Lincoln didn’t say anything. Didn’t offer platitudes or reassurances or any of the empty phrases people usually deployed when faced with someone else’s pain. He just sat there, present and silent, his attention focused on her like she was a problem he was genuinely trying to understand.

“It was so small.” She wrapped her arms around her knees, trying to hold herself together. “I couldn’t move. Couldn’t see. I kept thinking—if I could just make myself smaller, maybe it wouldn’t hurt so much. Maybe I could disappear into the dark and the dark would stop pressing back.”

“You’re not in the box anymore.”

“I know.” The tears were building behind her eyes, hot and insistent. “I know I’m not. But every time I close my eyes—” She shook her head.

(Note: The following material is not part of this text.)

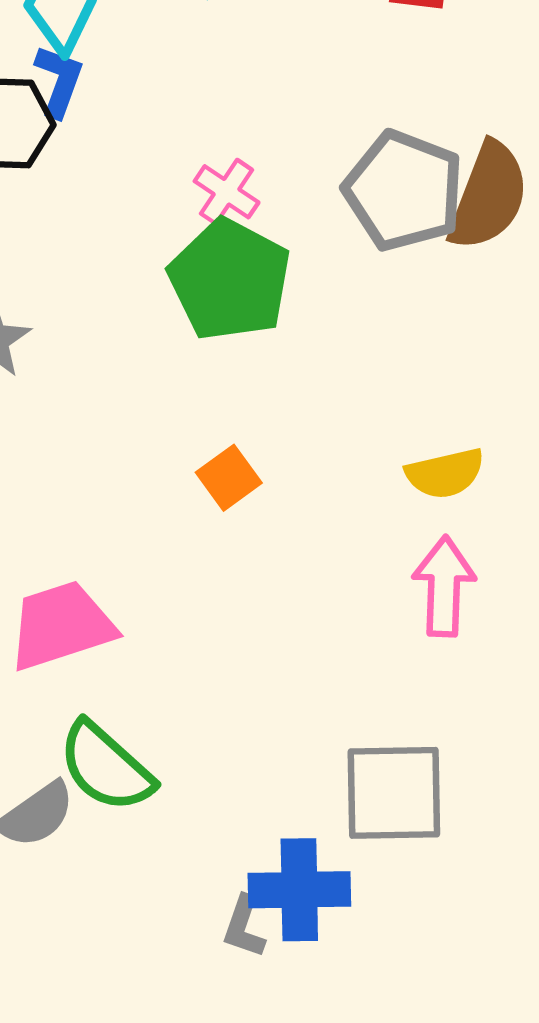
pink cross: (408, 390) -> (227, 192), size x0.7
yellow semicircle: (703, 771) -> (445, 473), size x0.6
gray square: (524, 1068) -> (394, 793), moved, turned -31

“Because I could not stop for Death,” she whispered, the words escaping before she could catch them. Dickinson. Always Dickinson when the panic hit. “He kindly stopped for me—”

She cut herself off. Shook her head. “Sorry. I do that. Quote things.”

She couldn’t finish. The words dissolved into something shapeless, something that hurt too much to name.

Lincoln was quiet for a long moment. When he spoke again, his voice had shifted—softer, almost tentative.

“Your code is inefficient,” he said. “Line 347 could be compressed.”

Morgan’s breath caught. Was that…?

“Not everything is about efficiency,” he continued, the words precise and deliberate. “Explain. It’s a sonnet. Fourteen lines. Read the first letter of each line.”

Their first exchange. The very first words they’d ever shared, two years ago on the dark web forum when neither of them had known what they were starting.

“You remember that?” Her voice cracked on the question.

“I saved our conversations. All 743 of them.” He paused. “I’ve read them multiple times.”

Something broke open in Morgan’s chest.